No handling of infrastructure

I don't ever have to worry about installing system updates on my web server, or writing a bunch of scripts to automatically perform silly system management tasks. All of that is managed by Amazon.

Downsides of going serverless

As much as I want to brag about how cool going serverless is, I have to be honest and admit that there are a few downsides to it too.

Infinite scalability can be... bad?

Right now, I don't run any ads on my website, nor do I have any paid services. I pay for everything out of pocket. So, let's say something were to happen and all of a sudden my website gets famous. I get millions of people coming in every day. So cool! But, now my costs are skyrocketing. I could all of a sudden be paying upwards of $10 a day (wow, that's still incredibly cheap). But the issue is, I wouldn't want that. I don't want to have to pay $300 a month to run my website if it makes me no money back. Basically, had my website been run on a non-scaling web server, I would still only be paying $20 a month and it would just be slower, which in some cases would be better than paying $300 a month for a faster site. It all depends.

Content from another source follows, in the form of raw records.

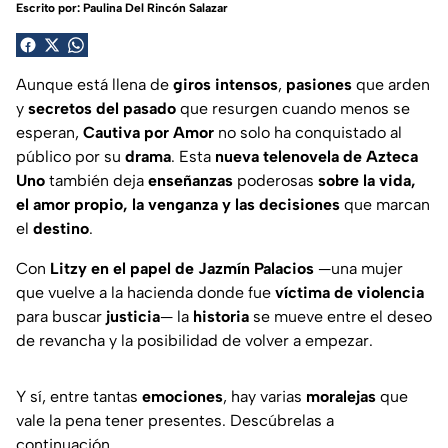
Escrito por:
Paulina Del Rincón Salazar
Aunque está llena de
giros intensos
,
pasiones
que arden
y
secretos del pasado
que resurgen cuando menos se
esperan,
Cautiva por Amor
no solo ha conquistado al
público por su
drama
. Esta
nueva telenovela de Azteca
Uno
también deja
enseñanzas
poderosas
sobre la vida,
el amor propio, la venganza y las decisiones
que marcan
el
destino
.
Con
Litzy en el papel de
Jazmín Palacios
—una mujer
que vuelve a la hacienda donde fue
víctima de violencia
para buscar
justicia
— la
historia
se mueve entre el deseo
de revancha y la posibilidad de volver a empezar.
Y sí, entre tantas
emociones
, hay varias
moralejas
que
vale la pena tener presentes. Descúbrelas a
continuación.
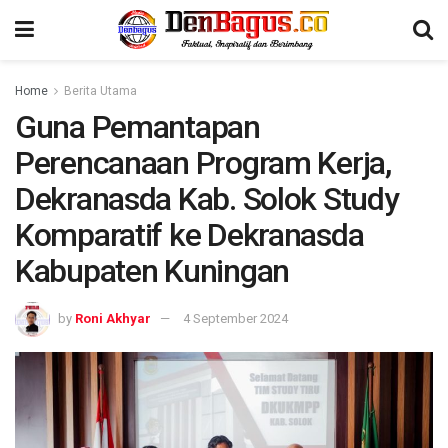
Home
Berita Utama
Guna Pemantapan
Perencanaan Program Kerja,
Dekranasda Kab. Solok Study
Komparatif ke Dekranasda
Kabupaten Kuningan
by
Roni Akhyar
4 September 2024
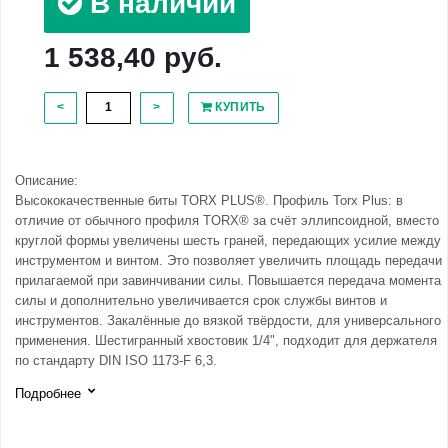
В наличии
1 538,40 руб.
<
>
КУПИТЬ
Описание:
Высококачественные биты TORX PLUS®. Профиль Torx Plus: в
отличие от обычного профиля TORX® за счёт эллипсоидной, вместо
круглой формы увеличены шесть граней, передающих усилие между
инструментом и винтом. Это позволяет увеличить площадь передачи
прилагаемой при завинчивании силы. Повышается передача момента
силы и дополнительно увеличивается срок службы винтов и
инструментов. Закалённые до вязкой твёрдости, для универсального
применения. Шестигранный хвостовик 1/4", подходит для держателя
по стандарту DIN ISO 1173-F 6,3.
Подробнее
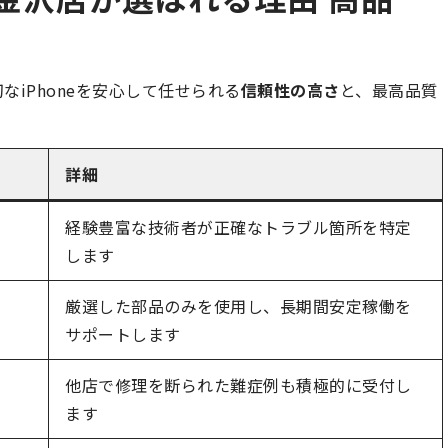
iPhoneを安心して任せられる
信頼性の高さ
と、最高品質
詳細
経験豊富な技術者が正確なトラブル箇所を特定
します
厳選した部品のみを使用し、長期間安定稼働を
サポートします
他店で修理を断られた難症例も積極的に受付し
ます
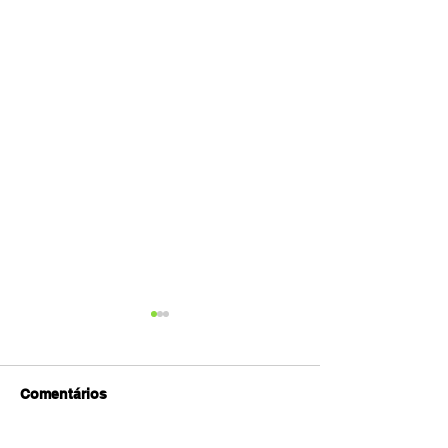
Comentários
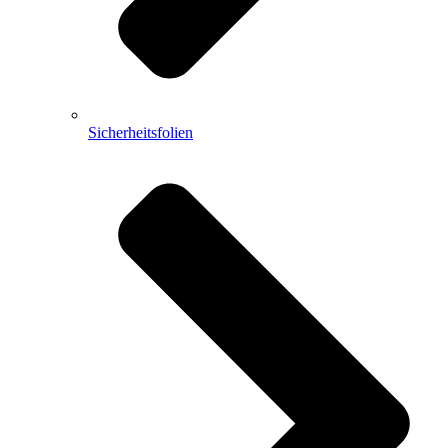
Sicherheitsfolien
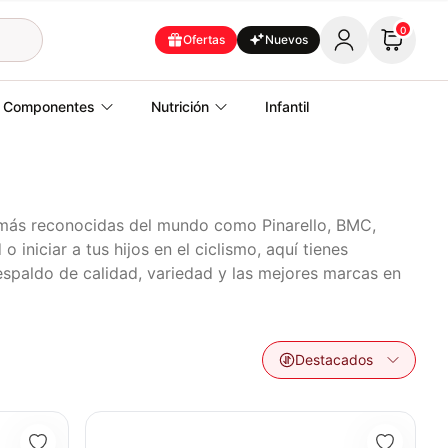
0
Ofertas
Nuevos
Componentes
Nutrición
Infantil
as más reconocidas del mundo como Pinarello, BMC,
iniciar a tus hijos en el ciclismo, aquí tienes
espaldo de calidad, variedad y las mejores marcas en
Destacados
EFLY PLASTICO RIN12 Azul
BICICLETA IMPULSO GW PUSHBIKE ELITE MAGNESIO Lil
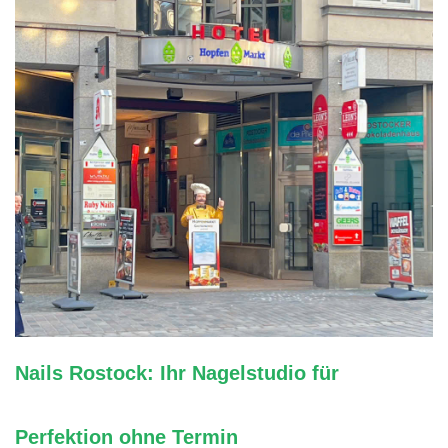
Nails Rostock: Ihr Nagelstudio für
Perfektion ohne Termin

And of course I should mention that in AWS, you can configure your infinite scaling. You can throttle your services so they aren't used too much, but doing that in a way can take away from the beauty of infinite scaling. Right now I'm kind of just hoping this doesn't happen. I'll look into more throttling later, but right now I don't have it configured.

I'm limited in some ways

Having Amazon handle all of the infrastructure behind my website is really nice, but in some odd case where I want to do something wacky or fun with the infrastructure, I no longer have that option. I don't know if I'll ever want to do something like that, but it's important to keep in mind.

Conclusion

In conclusion, Weastie.com is now entirely run by a series of AWS Cloud operations. The website is significantly cheaper to run (~$0.70 a month vs. $14 a month) at the same speed (faster in some cases). I performed a variety of optimizations to make it so fast, including building my own custom framework. My website will scale infinitely and likely have 0% downtime.